For years we have been solving issues, or non-compliances to requirements, in our products. The issues are reported by our customers, end users, found during testing, etc. And the team finds the root-cause and a solution. Then the team is supposed to (although many don’t bother) to enter the problem and solution into a lessons-learned database.
When a new project is awarded and designed, the intent is for the engineering team to review the lessons-learned database to avoid making the same mistakes again. However, this rarely is successful. First, the database is disjointed, a lot of the entries are only partially filled out, the terms used are not consistent (terms of art have changed over the decades), the description of the problems are not consistent, and the problems in the database may be design adjacent but not close enough to the design being reviewed to even be found.

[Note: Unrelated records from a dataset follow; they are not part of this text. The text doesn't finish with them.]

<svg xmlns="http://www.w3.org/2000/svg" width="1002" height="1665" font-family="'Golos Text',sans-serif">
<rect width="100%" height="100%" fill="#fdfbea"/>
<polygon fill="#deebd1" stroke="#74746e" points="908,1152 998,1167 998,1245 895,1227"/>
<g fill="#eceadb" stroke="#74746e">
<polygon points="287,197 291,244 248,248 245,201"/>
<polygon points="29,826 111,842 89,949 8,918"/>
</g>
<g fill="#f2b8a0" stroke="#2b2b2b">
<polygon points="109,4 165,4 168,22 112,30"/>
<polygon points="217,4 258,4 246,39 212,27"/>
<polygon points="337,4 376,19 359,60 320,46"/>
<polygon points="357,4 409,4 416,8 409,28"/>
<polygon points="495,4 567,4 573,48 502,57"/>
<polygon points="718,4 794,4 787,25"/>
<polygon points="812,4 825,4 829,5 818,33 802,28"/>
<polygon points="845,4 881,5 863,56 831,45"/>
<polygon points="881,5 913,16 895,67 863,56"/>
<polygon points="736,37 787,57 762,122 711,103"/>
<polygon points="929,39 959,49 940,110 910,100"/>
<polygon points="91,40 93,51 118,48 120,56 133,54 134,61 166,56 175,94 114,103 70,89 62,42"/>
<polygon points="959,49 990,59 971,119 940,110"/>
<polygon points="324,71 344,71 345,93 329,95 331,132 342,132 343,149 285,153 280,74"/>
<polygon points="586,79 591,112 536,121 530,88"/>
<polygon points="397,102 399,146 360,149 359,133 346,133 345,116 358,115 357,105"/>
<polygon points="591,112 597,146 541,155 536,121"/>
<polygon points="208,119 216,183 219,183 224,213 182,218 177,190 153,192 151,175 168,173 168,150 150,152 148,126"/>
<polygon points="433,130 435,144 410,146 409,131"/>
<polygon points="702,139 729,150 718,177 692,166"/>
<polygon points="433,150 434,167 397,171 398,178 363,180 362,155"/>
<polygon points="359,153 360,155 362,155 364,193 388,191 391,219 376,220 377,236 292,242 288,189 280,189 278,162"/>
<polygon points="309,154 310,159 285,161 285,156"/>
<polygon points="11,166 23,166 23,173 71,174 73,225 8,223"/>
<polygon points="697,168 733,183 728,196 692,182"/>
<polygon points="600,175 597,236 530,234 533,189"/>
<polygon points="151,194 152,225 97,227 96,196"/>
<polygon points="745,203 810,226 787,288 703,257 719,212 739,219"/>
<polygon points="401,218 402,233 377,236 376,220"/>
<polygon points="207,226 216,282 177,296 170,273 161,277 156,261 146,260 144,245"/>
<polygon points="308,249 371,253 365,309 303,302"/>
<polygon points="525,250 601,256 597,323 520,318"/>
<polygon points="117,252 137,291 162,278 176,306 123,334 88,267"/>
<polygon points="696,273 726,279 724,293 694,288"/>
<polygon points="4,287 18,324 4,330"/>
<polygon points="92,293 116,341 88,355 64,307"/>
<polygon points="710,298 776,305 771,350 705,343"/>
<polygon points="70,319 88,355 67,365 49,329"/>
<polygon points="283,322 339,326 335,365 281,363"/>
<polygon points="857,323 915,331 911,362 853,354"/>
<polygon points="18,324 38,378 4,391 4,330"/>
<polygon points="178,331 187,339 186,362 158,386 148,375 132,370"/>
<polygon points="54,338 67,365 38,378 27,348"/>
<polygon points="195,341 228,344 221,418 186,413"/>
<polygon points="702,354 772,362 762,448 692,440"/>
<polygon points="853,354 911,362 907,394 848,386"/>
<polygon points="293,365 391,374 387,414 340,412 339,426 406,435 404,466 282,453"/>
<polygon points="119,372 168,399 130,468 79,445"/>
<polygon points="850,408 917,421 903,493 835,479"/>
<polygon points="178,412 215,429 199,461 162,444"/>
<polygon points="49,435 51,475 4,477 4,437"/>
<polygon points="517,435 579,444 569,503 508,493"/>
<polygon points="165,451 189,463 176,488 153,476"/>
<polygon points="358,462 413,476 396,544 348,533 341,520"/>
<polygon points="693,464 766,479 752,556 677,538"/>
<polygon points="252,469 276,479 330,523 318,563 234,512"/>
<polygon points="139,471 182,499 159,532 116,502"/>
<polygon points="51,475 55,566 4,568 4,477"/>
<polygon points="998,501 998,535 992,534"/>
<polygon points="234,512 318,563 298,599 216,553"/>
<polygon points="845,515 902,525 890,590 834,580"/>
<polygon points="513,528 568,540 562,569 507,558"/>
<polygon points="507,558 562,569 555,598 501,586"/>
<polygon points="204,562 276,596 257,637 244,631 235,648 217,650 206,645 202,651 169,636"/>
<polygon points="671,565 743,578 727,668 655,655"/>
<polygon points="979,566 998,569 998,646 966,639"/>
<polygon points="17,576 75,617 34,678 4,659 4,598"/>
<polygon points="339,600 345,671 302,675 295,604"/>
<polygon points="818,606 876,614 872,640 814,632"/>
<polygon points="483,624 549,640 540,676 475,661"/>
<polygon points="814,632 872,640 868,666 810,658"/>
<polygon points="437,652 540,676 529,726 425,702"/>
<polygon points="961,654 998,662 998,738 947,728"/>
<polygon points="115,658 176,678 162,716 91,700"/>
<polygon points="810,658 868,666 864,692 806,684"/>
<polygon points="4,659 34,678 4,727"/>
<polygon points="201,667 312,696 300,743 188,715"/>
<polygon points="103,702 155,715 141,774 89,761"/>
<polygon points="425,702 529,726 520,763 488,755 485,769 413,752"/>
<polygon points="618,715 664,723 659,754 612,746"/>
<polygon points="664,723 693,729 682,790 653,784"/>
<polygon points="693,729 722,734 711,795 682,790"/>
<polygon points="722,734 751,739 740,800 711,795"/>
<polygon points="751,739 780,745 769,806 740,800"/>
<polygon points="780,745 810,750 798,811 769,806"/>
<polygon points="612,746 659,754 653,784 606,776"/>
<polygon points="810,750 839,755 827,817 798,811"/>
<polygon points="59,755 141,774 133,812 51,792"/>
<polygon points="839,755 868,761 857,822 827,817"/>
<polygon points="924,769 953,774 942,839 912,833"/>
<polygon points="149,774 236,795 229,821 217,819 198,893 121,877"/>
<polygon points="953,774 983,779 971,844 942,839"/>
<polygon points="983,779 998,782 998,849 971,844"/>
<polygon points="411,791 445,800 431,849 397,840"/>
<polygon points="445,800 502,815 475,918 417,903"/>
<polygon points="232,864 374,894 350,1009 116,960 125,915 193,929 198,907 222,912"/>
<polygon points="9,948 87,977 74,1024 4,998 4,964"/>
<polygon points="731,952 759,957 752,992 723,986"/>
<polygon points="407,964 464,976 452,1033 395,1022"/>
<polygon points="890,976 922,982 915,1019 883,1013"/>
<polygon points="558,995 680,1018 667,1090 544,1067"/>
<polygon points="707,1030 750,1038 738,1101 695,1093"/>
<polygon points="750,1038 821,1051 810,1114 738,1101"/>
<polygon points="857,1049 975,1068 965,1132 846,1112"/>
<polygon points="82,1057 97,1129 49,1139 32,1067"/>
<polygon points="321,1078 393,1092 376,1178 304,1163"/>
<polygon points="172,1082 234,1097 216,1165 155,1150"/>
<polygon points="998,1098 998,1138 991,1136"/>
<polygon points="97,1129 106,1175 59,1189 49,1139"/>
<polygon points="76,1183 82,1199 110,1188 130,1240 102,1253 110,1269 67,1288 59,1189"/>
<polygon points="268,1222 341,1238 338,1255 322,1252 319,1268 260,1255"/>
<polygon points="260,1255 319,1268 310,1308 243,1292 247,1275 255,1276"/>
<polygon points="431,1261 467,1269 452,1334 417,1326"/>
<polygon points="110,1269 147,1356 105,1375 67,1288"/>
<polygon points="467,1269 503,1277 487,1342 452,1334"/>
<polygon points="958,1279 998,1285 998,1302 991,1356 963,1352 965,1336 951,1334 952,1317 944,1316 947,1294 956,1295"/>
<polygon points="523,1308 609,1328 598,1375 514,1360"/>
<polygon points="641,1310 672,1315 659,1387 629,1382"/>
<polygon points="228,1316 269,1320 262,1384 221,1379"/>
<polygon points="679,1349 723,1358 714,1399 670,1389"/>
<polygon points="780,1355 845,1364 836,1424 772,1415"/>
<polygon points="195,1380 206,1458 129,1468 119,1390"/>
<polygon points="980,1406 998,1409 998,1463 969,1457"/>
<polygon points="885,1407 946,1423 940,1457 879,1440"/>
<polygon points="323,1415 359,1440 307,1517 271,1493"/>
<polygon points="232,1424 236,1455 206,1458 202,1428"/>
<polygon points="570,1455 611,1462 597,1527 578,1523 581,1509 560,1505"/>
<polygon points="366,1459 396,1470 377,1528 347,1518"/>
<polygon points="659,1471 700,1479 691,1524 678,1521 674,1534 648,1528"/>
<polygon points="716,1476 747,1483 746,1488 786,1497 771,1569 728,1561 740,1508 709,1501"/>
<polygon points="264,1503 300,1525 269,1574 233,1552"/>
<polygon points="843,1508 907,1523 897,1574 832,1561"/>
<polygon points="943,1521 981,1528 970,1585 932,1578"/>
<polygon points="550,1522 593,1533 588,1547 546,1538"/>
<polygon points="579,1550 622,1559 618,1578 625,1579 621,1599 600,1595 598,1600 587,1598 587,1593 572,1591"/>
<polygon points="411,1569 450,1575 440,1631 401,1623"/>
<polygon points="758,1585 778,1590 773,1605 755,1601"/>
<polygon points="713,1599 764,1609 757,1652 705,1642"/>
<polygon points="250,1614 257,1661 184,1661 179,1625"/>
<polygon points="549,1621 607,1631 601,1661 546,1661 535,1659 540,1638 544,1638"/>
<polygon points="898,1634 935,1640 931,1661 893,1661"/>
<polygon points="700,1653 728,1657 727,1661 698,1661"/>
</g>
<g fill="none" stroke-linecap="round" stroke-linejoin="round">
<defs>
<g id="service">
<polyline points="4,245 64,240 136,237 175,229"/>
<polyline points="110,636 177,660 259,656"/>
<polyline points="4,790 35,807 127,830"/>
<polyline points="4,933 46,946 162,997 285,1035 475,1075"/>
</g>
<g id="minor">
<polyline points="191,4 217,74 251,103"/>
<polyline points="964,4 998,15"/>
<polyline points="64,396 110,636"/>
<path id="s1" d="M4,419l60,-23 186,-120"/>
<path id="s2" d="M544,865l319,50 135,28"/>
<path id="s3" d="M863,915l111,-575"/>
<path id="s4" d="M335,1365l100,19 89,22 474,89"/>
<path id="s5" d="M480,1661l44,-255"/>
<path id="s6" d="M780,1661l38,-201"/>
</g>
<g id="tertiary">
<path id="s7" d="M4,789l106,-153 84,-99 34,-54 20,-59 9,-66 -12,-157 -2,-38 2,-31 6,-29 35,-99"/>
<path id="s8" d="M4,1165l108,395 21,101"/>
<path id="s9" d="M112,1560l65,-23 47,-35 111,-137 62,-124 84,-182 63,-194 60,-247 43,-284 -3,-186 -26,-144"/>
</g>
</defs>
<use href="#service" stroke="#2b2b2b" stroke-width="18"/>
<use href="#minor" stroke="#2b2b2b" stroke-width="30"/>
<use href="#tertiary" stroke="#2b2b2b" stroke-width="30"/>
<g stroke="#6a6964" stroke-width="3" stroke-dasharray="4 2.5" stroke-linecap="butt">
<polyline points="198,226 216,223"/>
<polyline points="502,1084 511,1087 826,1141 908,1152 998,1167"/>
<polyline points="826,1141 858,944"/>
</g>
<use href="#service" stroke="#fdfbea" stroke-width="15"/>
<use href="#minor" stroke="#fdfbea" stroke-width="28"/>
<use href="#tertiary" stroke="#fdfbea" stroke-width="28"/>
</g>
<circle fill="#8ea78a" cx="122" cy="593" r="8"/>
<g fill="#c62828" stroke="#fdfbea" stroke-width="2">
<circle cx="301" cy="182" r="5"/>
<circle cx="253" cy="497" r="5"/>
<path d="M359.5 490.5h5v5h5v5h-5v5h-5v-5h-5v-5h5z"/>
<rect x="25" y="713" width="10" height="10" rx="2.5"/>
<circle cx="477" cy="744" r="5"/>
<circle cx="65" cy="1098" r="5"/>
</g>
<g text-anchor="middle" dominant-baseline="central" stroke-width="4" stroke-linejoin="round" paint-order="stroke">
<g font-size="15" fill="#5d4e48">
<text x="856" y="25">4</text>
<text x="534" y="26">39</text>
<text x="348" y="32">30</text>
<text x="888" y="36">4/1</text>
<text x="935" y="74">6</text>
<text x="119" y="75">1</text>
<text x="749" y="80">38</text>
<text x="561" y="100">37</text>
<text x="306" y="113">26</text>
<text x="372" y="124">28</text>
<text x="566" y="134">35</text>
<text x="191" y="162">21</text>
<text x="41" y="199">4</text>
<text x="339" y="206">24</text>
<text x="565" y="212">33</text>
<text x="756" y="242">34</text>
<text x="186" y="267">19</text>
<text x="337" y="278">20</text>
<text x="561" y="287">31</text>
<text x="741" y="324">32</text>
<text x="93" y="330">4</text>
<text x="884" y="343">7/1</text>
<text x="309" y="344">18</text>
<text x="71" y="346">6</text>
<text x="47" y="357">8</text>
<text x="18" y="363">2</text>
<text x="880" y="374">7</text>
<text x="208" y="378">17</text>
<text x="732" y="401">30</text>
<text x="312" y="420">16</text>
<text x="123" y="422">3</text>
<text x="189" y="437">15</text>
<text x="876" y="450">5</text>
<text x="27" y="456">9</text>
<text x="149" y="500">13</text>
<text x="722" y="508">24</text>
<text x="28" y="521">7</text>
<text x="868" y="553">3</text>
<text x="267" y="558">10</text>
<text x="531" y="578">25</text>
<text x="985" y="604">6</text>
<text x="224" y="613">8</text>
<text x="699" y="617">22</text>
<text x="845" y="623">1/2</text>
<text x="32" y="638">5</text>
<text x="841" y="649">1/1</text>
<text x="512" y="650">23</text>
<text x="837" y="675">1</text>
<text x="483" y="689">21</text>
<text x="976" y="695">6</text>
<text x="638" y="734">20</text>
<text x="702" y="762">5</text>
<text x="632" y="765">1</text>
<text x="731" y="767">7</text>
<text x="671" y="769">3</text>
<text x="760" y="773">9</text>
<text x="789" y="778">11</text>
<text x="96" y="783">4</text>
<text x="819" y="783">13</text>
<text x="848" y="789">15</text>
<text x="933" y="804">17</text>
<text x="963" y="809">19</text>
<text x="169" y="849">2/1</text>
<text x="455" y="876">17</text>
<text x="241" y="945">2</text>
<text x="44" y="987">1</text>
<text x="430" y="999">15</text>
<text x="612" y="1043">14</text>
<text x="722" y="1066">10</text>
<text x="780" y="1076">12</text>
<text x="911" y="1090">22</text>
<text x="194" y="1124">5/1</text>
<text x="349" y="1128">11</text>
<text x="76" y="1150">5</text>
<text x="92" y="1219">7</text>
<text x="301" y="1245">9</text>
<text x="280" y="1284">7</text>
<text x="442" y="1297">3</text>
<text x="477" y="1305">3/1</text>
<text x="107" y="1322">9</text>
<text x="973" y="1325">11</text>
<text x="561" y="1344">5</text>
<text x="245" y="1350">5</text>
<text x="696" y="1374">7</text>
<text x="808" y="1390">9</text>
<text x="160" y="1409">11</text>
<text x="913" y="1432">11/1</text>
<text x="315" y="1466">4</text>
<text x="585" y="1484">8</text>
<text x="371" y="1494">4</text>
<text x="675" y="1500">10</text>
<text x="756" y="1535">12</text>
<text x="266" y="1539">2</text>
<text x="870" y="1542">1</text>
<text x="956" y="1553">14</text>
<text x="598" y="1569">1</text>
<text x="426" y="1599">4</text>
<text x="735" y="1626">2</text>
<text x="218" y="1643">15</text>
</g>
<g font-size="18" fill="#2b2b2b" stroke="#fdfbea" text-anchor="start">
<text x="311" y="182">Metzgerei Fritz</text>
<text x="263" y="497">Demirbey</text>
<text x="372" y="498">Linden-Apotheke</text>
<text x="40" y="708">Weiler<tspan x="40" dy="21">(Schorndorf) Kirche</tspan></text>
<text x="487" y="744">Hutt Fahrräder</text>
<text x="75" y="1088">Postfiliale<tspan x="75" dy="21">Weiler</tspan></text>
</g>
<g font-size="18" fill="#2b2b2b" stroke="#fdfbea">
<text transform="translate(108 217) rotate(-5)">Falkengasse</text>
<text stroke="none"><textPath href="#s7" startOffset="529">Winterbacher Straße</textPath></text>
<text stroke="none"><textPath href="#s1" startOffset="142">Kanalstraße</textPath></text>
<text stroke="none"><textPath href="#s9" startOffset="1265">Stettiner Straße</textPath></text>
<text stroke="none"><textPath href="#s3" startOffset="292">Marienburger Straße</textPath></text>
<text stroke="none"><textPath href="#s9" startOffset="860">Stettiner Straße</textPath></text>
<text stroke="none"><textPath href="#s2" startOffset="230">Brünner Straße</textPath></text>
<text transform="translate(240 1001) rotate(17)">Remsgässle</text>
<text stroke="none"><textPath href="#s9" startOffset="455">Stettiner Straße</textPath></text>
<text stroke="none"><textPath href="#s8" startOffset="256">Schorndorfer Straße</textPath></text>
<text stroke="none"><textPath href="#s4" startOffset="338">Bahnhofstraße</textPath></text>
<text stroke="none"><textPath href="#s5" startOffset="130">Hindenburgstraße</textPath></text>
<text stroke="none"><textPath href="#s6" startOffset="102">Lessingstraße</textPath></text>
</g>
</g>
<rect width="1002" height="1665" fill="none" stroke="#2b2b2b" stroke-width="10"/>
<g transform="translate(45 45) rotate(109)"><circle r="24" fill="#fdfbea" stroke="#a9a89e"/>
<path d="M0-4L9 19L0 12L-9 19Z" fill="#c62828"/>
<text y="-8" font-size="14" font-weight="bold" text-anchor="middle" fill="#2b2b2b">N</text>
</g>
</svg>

Now a lot of problems found in the past have been implemented as DRCs, Design-Rule-Checks, and a lot of these are automated, but there are a lot of lessons in this database which cannot be implemented into a DRC. But, an LLM could be built which could make the connections based on similar (rather then identical) problems or conditions. And as it is used it could even get better at identifying design weaknesses, as well as offering suggestions based on previous solutions.
But while this type of LLM implementation would require some parametric knowledge, it would mainly be processing task.
That’s the best application we have been able to come up with.
Siggy says
@flex,
Not bad, as far as use cases go! Sounds like a case for RAG or semantic search. Could be unreliable in practice though, hard to say.
grahamjones says
Anil Seth is a psychologist and neuroscientist. In his book Being You, he says that our perceptions are ‘controlled hallucinations’. So in the sense that he means, yes, we’re stuck with hallucinations in all agents, natural or artificial.
Another way of putting it is to say that a perception is a working hypothesis which will be used by the agent to make decisions about actions until something goes wrong. When something does go wrong a new working hypothesis may be generated, usually but not necessarily in the direction of moving closer to reality.
I’m using voice access in Windows. When I said ‘closer to reality’ I got an error ‘We can’t close r to reality because it isn’t open.’ This struck me as serendipitous. In order to improve the factuality of LLMs, we need to open reality to them. Then, when something goes wrong they have a chance of controlling their hallucinations. The experiment might be dangerous of course.
Siggy says
I prefer not to make any comparisons to psychology. The fact that AI hallucinations are named after a psychological phenomenon is frankly a mistake, and scholars in the field know it. It’s only still called that because of inertia.